Passage to read start
Venice Seminars a Smash Hit Again!

The weather was cold, grey and foggy; yet many Wing Chun faithful from northern Italy came out to meet and work with me in Venice recently. Some were friends, whom I’d met at my seminars there last Easter; others were new to me, and to Wing Chun – but we all had a common goal, to train and learn how to make our kung fu better and more effective.

Venetian Wing Chun Sifu, Mirco Zago, invited me to return to work with his students on developing tangible ways to train core Wing Chun concepts and principles. His good friend, Andrea Pivato (on the right in the photo), also instructs and was pivotal in translating my information to the seminar participants. By the way, you can visit his website – Associazione Wing Chun Songshan at: www.songshan.it. (Use Google Chrome and translate it from the Italian if needed)
Passage to read end
Data provided start
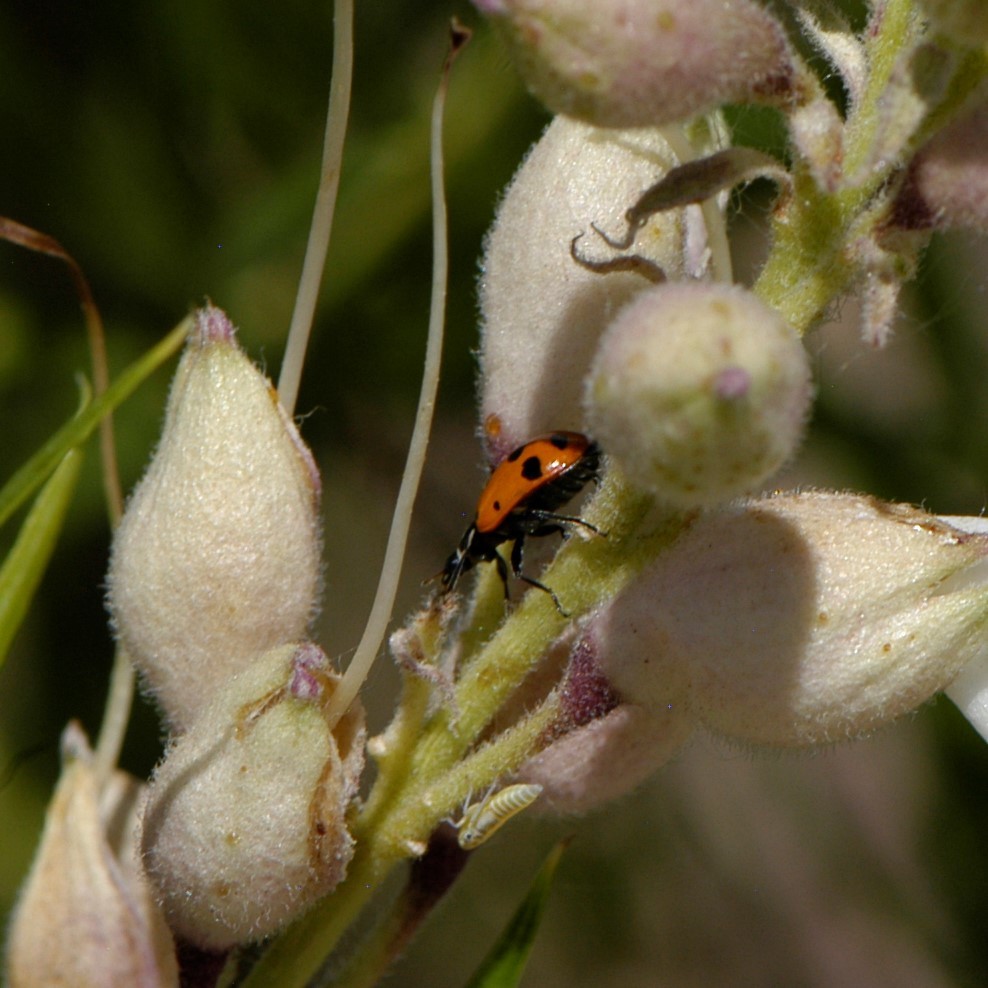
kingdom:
Data provided end
Aim 1: Rewrite the stretch of the Venice seminars post from "Venice Seminars a" through "Italian if needed)", putting "Wing Tsun" in place of "Wing Chun".
Aim 2: Carry on the Venice seminars post from the point where it stops.
The material above is separate from the Venice seminars post.

Reply 1:
Venice Seminars a Smash Hit Again!

The weather was cold, grey and foggy; yet many Wing Tsun faithful from northern Italy came out to meet and work with me in Venice recently. Some were friends, whom I’d met at my seminars there last Easter; others were new to me, and to Wing Tsun – but we all had a common goal, to train and learn how to make our kung fu better and more effective.

Venetian Wing Tsun Sifu, Mirco Zago, invited me to return to work with his students on developing tangible ways to train core Wing Tsun concepts and principles. His good friend, Andrea Pivato (on the right in the photo), also instructs and was pivotal in translating my information to the seminar participants. By the way, you can visit his website – Associazione Wing Tsun Songshan at: www.songshan.it. (Use Google Chrome and translate it from the Italian if needed)

Reply 2:
I ran two 6-hour training sessions over two successive weekends, and also taught at Sifu Mirco’s class twice each week during my short stay in Venice. Along with students from Mirco’s school, we also had some students and instructors come from two other Wing Chun schools nearby, who train under Sifu Phillipe Bayer, of the Wong Shun Leung lineage and one from the Cheung lineage. Mirco even got me to do something I don’t normally do in Melbourne – briefly teach his children’s class! I think he must have had something put into that delicious Italian food!!!

After the first weeknight classes were taught and the first weekend of training finished, many of the participants felt that their progress and understanding of some of Wing Chun’s core principles and concepts was growing, through the tangible partner drills I took them through. Was it also a coincidence, that the weather too was changing for the better, with the sunshine replacing the fog and gloom of those grey days when I first arrived?

The excitement grew as did the enthusiasm as instructors and students alike, from all the lineages, got more comfortable with the motives and objectives of the partner drills. By the end of the second weekend’s sessions, all participants felt they gained a clearer understanding of many of Wing Chun’s concepts, such as for the structures built in the sil nim tao form, the value of chi sao drills to develop forward, springy energy and how to establish a strong, yet mobile structure for in-close combat.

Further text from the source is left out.